Based on the foregoing, Barfly shall pay to the court as and for sanctions pursuant to Code of Civil Procedure section 177.5 a total of $1,150 within 30 days.

IT IS SO ORDERED.

March 26, 2021 ________________________________

Hon. Mitchell Beckloff

Judge of the Superior Court


[1] There are three Plaintiffs in this action—the City, the People of the State of California and the City’s Attorney, Amelia Ann Albano. For ease of reference, the court refers to all Plaintiffs as the City.

[2] The City also requests additional relief related to enforcement. After the court issued its Order Granting Plaintiffs’ Ex Parte Application for Temporary Restraining Order and Order to Show Cause Re Preliminary Injunction (TRO) on March 8, 2021 against Barfly, the City twice requested modifications of the TRO—an order authorizing the City to terminate Barfly’s electrical service and an order allowing the City to padlock Barfly’s doors. The court ordered the requested modifications. In reply, the City seeks additional orders from the court to assist it with enforcement of any preliminary injunction ordered.

[3] Defendant Baret Lepejian is the President and Chief Executive Officer of Barfly. (3/3/21 City’s Request for Judicial Notice (RJN), Ex. 10.) Defendant Isabelle Lepejian is the record title owner of the property where Tin Horn Flats is located. (3/3/21 City’s RJN, Ex. 11.) Defendants Lucas Lepejian and Talya Lepejian are the children of Baret Lepejian and they hold themselves out to be owners, managers, employees, and/or agents for Tin Horn Flats. (3/3/21 Lee Decl., Exs. 1, 2, 8, 13, 31, 32.) These facts are undisputed.

[4] At 2:27 p.m., the day before the hearing in this matter, Barfly filed a declaration from one of its counsel on the status of an administrative appeal of the County’s revocation of its public health permit. The court elects to disregard the late filed evidence.

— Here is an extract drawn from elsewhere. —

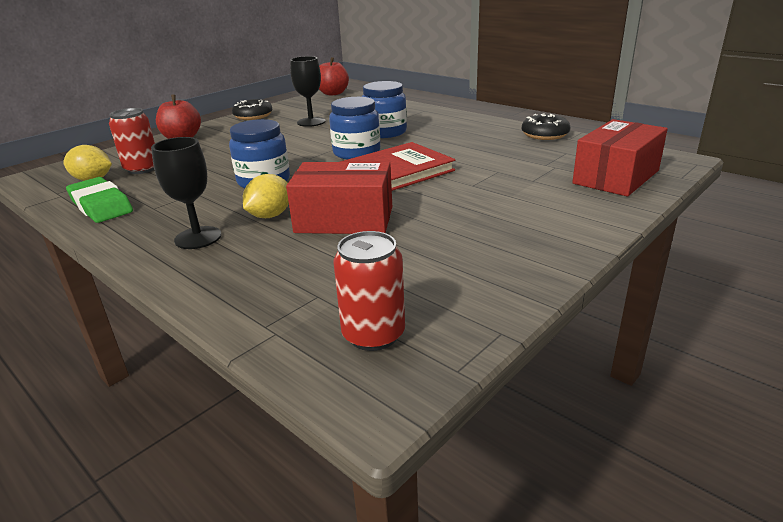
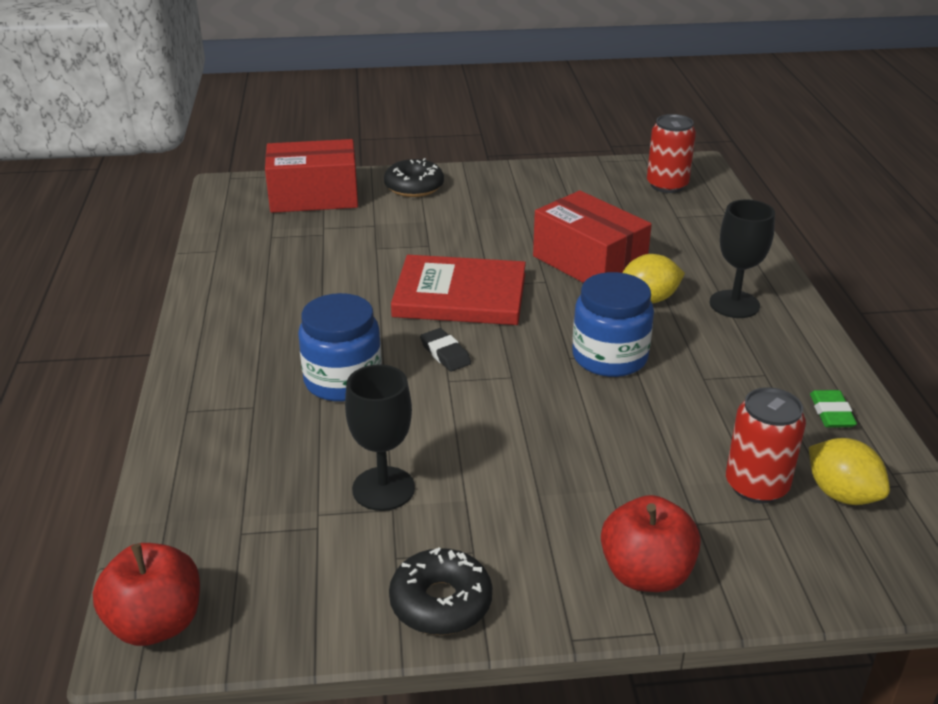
camera: 140 degrees left, 5 degrees up
green eraser [66,177,133,223] -> green eraser [810,390,857,428], size x0.53
blue jar [329,97,380,159] -> black eraser [420,328,471,372]
black donut [522,113,570,140] -> black donut moved to [384,158,444,197]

[5] The City Council’s resolution found Tin Horn Flat’s ongoing operation without a public health permit was “detrimental to the public health and welfare, [was] materially injurious to the property and to the adjacent neighborhood, and thus constitutes a public nuisance and justification for the revocation of Tin Horn Flats [CUP] under” the BMC. (3/3/21 Frutos Decl. ¶ 5, Ex. 1.)

[6] Health and Safety Code section 114381, subdivision (a) provides: “A food facility shall not be open for business without a valid permit.”

[7] Barfly concedes it has not administratively challenged the City’s decision to revoke its CUP. The City “claims that Barfly did not appeal or provide a response before the City of Burbank held a public permit revocation hearing in regard to Tin Horn’s CUP and as such, was provided an adequate opportunity to be heard. However, it was made abundantly clear that any efforts by Barfly to receive a fair, neutral hearing would be futile, and thus, was denied due process whether they appealed or sent a response pre-hearing.” (Opposition 13:14-18.) The court has no evidence upon which to judge Barfly’s claims of an unfair administrative proceeding.

[8] In United States v. Caltex (1952) 344 U.S. 149, compensation under the Takings Clause was denied for an oil terminal facility in Manila that the United States Army destroyed immediately prior to the Japanese invasion of the Philippine Islands to deprive the enemy “of a valuable logistic weapon.” (Id. at p. 151.)